▸ What you have to do
Throughout the records below, find each line holding "down" and copy it.

[Opening Input material section]

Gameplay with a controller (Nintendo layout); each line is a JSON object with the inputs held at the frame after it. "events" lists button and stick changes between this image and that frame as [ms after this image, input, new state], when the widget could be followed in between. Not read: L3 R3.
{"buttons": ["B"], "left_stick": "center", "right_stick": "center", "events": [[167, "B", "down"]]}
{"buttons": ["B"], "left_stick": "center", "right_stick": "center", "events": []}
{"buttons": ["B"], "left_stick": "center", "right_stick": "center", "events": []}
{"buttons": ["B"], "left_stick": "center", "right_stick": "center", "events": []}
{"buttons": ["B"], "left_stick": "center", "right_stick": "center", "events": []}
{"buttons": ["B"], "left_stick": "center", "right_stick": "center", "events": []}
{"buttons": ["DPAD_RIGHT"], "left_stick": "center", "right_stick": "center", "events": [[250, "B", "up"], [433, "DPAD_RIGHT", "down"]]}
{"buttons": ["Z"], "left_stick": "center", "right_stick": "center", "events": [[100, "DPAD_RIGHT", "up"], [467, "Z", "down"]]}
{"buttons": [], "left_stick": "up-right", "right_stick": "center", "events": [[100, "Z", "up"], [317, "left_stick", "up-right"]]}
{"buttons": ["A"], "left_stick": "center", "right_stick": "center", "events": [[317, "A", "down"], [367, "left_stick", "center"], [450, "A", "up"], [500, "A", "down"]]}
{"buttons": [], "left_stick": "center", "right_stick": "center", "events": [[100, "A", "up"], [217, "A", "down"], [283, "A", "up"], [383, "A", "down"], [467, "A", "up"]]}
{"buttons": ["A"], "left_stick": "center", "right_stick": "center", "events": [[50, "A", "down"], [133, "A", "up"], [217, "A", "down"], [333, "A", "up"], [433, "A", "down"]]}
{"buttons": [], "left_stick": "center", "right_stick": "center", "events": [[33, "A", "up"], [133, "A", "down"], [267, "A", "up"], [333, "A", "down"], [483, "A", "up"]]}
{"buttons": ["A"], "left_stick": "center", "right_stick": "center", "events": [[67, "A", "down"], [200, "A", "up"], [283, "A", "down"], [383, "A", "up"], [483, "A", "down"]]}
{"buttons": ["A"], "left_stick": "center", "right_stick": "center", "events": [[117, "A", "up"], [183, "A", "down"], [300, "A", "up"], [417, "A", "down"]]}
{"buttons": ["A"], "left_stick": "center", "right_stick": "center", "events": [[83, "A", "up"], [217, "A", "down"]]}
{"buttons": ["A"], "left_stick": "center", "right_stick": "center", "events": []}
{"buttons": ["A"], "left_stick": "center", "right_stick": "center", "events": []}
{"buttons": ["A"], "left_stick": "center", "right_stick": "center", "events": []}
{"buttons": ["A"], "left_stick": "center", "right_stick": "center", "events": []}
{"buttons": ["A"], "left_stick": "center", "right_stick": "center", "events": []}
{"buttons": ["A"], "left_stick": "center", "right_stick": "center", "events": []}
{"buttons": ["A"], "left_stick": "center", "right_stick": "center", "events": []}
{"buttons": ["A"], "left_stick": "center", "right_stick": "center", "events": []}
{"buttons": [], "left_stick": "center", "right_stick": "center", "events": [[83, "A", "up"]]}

[Closing Input material section]

▸ The answer
{"buttons": ["B"], "left_stick": "center", "right_stick": "center", "events": [[167, "B", "down"]]}
{"buttons": ["DPAD_RIGHT"], "left_stick": "center", "right_stick": "center", "events": [[250, "B", "up"], [433, "DPAD_RIGHT", "down"]]}
{"buttons": ["Z"], "left_stick": "center", "right_stick": "center", "events": [[100, "DPAD_RIGHT", "up"], [467, "Z", "down"]]}
{"buttons": ["A"], "left_stick": "center", "right_stick": "center", "events": [[317, "A", "down"], [367, "left_stick", "center"], [450, "A", "up"], [500, "A", "down"]]}
{"buttons": [], "left_stick": "center", "right_stick": "center", "events": [[100, "A", "up"], [217, "A", "down"], [283, "A", "up"], [383, "A", "down"], [467, "A", "up"]]}
{"buttons": ["A"], "left_stick": "center", "right_stick": "center", "events": [[50, "A", "down"], [133, "A", "up"], [217, "A", "down"], [333, "A", "up"], [433, "A", "down"]]}
{"buttons": [], "left_stick": "center", "right_stick": "center", "events": [[33, "A", "up"], [133, "A", "down"], [267, "A", "up"], [333, "A", "down"], [483, "A", "up"]]}
{"buttons": ["A"], "left_stick": "center", "right_stick": "center", "events": [[67, "A", "down"], [200, "A", "up"], [283, "A", "down"], [383, "A", "up"], [483, "A", "down"]]}
{"buttons": ["A"], "left_stick": "center", "right_stick": "center", "events": [[117, "A", "up"], [183, "A", "down"], [300, "A", "up"], [417, "A", "down"]]}
{"buttons": ["A"], "left_stick": "center", "right_stick": "center", "events": [[83, "A", "up"], [217, "A", "down"]]}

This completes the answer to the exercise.